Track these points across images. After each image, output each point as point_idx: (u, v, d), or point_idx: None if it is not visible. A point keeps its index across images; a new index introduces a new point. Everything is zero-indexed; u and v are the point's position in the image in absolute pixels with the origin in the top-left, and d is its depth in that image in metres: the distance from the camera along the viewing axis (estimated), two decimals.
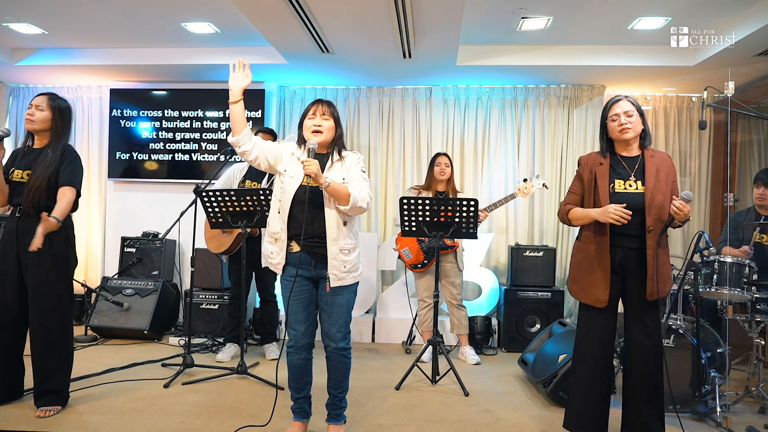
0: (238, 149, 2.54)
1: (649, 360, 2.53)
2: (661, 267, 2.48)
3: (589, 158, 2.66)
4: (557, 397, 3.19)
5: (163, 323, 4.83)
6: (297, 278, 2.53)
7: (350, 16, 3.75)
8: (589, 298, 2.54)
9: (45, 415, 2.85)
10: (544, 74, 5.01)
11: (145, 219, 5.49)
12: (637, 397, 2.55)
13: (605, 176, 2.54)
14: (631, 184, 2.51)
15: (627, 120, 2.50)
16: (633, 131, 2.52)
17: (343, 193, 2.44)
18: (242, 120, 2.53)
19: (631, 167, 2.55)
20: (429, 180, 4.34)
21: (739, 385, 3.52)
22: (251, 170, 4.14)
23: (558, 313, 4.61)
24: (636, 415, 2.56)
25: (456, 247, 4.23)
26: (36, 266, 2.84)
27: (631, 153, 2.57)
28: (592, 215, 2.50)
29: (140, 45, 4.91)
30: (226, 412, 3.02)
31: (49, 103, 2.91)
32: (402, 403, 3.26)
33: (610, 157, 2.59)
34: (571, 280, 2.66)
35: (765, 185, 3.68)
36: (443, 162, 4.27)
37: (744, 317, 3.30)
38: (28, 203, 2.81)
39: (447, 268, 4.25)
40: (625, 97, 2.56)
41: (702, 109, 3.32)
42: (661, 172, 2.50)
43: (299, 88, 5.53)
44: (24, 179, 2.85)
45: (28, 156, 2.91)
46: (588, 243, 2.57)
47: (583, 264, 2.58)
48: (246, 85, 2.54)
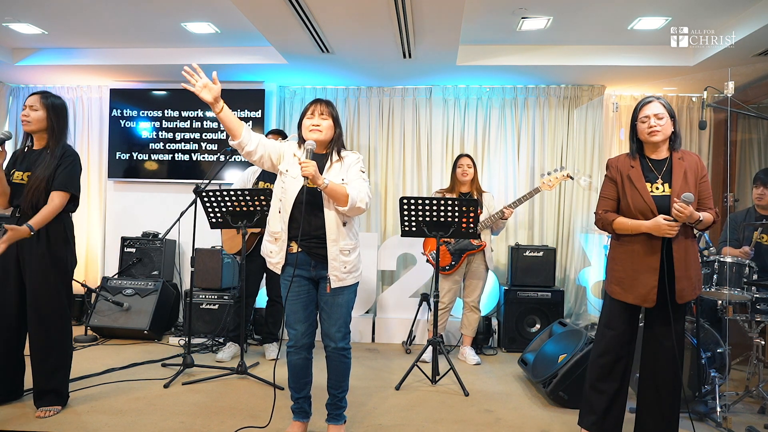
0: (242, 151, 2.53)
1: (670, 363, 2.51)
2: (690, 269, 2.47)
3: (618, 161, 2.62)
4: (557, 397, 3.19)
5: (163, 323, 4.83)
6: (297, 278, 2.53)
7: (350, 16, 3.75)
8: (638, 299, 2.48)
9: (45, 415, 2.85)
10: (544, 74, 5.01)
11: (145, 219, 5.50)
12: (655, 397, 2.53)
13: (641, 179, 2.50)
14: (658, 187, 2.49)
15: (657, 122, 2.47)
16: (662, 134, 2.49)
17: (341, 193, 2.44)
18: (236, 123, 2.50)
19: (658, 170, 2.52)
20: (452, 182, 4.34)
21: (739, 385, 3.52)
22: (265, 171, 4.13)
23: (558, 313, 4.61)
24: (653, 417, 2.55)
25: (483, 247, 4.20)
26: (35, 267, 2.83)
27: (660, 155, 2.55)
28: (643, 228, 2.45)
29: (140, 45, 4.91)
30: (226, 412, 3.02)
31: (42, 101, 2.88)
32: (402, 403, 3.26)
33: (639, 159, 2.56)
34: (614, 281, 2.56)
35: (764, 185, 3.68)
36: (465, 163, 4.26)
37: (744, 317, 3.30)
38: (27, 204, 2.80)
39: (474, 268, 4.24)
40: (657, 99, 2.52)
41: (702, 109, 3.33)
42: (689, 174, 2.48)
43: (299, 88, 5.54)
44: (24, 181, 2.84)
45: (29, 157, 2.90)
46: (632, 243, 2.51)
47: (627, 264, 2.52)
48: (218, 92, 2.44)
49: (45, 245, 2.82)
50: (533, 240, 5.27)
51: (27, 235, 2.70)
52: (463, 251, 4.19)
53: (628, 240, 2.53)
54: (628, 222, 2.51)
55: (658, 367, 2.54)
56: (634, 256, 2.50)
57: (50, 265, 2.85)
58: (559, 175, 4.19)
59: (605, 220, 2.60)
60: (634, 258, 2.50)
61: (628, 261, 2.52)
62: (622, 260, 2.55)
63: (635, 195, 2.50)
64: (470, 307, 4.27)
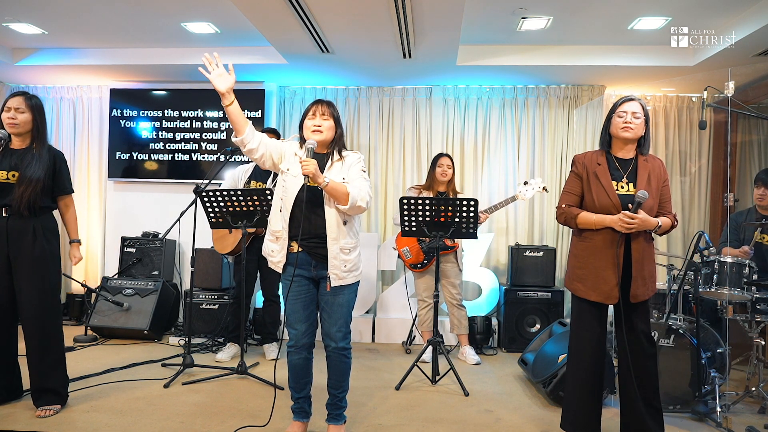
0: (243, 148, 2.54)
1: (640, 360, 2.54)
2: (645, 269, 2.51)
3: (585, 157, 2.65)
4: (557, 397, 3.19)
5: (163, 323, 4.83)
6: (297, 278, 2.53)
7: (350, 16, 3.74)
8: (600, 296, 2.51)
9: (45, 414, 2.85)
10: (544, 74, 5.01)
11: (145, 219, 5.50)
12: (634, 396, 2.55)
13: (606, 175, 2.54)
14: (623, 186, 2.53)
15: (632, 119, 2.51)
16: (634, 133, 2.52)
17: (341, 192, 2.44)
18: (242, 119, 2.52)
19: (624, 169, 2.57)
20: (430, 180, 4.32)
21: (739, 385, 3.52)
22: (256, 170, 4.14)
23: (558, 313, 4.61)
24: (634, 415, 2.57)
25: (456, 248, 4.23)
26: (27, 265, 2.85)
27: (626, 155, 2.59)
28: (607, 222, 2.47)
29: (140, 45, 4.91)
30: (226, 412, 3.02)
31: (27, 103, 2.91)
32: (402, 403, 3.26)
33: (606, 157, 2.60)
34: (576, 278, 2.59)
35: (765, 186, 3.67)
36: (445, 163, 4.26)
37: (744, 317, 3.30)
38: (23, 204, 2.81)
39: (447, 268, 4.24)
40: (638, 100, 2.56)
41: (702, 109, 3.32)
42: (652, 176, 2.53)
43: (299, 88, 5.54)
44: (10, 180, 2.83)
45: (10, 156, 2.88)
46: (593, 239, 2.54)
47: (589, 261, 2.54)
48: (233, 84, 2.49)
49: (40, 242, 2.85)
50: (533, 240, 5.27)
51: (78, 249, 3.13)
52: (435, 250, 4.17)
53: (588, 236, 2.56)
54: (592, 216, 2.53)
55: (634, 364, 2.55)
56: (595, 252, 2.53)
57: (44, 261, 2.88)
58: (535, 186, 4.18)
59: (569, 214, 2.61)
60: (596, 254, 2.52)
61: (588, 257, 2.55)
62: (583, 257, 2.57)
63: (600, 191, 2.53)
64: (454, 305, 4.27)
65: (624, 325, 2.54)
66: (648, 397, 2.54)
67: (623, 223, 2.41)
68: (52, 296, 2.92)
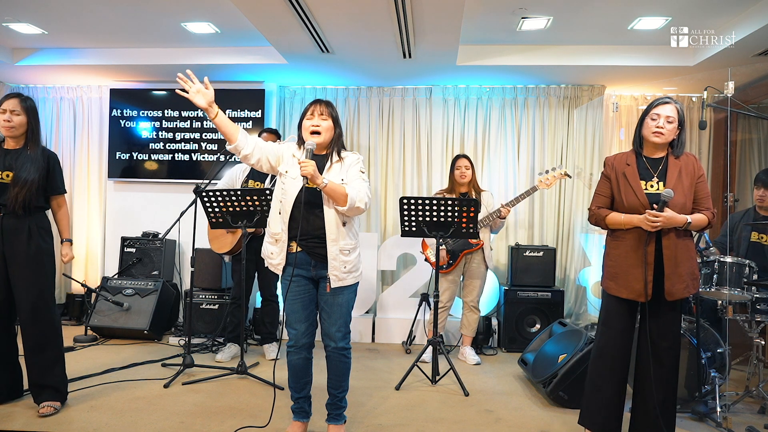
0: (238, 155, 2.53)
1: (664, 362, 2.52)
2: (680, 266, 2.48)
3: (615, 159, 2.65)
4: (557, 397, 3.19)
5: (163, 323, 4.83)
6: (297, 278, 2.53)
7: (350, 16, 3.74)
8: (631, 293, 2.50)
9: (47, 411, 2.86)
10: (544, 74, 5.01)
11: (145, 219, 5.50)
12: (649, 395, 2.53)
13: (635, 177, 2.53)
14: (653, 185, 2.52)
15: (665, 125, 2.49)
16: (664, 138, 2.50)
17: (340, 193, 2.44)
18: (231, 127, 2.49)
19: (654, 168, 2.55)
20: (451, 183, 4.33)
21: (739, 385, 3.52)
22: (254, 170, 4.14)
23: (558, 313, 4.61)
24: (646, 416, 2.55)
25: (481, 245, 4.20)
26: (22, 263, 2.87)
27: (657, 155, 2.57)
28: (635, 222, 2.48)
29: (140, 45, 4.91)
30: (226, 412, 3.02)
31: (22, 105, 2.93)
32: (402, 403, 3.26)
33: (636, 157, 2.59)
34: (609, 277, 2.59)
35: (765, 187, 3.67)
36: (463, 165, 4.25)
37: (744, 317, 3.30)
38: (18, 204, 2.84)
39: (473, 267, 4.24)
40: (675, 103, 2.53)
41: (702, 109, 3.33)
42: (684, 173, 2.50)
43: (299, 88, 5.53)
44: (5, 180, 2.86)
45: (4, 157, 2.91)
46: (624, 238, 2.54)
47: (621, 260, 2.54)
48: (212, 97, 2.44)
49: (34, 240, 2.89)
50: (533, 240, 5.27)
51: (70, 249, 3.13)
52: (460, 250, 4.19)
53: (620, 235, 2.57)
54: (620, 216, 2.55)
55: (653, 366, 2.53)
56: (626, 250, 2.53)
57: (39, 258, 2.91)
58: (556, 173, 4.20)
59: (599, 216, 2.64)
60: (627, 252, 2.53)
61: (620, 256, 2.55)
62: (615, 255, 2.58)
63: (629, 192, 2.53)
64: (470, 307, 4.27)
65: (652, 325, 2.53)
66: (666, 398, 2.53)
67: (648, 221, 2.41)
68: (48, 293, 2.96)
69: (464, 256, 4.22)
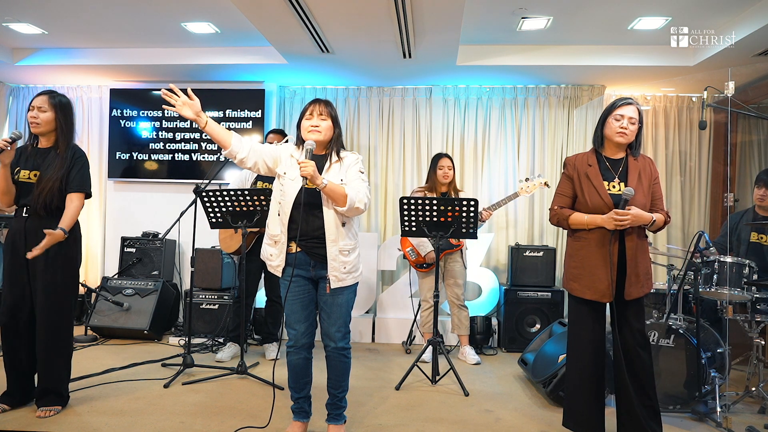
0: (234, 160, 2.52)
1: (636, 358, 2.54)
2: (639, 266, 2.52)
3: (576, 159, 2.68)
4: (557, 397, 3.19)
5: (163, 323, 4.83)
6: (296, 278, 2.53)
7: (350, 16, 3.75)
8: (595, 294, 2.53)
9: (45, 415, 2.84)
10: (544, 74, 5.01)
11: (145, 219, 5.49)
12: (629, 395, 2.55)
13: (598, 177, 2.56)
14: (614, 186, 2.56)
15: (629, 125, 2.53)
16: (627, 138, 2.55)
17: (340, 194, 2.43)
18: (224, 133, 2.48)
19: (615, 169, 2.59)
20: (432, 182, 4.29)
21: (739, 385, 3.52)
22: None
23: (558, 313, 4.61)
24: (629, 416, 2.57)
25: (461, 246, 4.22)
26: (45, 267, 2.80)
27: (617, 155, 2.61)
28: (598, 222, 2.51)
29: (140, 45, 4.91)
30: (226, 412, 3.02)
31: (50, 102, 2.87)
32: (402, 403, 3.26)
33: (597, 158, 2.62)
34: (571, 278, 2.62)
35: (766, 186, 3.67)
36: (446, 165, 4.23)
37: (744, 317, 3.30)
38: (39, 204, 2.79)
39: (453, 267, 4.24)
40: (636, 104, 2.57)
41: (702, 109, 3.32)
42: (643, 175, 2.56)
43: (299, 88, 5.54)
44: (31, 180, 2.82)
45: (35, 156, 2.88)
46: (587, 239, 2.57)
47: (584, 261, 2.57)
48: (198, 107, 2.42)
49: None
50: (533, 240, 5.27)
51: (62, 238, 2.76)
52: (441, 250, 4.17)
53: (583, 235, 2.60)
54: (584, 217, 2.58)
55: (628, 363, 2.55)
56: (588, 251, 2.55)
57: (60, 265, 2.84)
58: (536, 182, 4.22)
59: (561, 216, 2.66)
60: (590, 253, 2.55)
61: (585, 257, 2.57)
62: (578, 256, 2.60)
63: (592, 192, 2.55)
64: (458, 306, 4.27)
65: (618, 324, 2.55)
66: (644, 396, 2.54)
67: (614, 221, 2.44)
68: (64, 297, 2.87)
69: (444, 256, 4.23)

...

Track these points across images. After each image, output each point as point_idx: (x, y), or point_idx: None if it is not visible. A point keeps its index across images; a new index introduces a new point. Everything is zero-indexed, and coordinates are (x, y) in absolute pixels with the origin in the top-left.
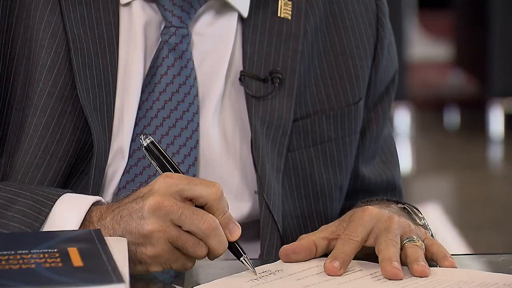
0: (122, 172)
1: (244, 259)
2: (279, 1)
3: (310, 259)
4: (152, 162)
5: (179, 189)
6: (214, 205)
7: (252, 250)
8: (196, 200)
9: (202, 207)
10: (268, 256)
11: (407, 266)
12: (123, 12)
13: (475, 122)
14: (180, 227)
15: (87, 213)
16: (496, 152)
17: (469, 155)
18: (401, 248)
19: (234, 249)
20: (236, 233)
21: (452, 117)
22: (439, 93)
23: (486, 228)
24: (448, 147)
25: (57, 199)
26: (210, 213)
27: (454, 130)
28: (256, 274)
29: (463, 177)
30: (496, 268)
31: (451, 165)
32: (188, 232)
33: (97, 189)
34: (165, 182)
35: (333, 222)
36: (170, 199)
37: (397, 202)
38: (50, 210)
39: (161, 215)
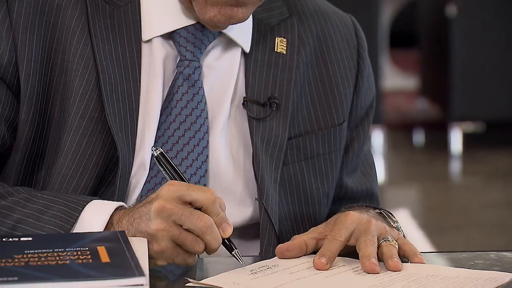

-- What you have to do --
What is needed is an exact copy of the lines above, from the one containing "28: (256, 274)" through the one containing "39: (161, 215)", with nothing added.

-- Task result --
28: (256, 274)
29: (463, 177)
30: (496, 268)
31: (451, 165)
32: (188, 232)
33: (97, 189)
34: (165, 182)
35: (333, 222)
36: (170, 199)
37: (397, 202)
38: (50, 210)
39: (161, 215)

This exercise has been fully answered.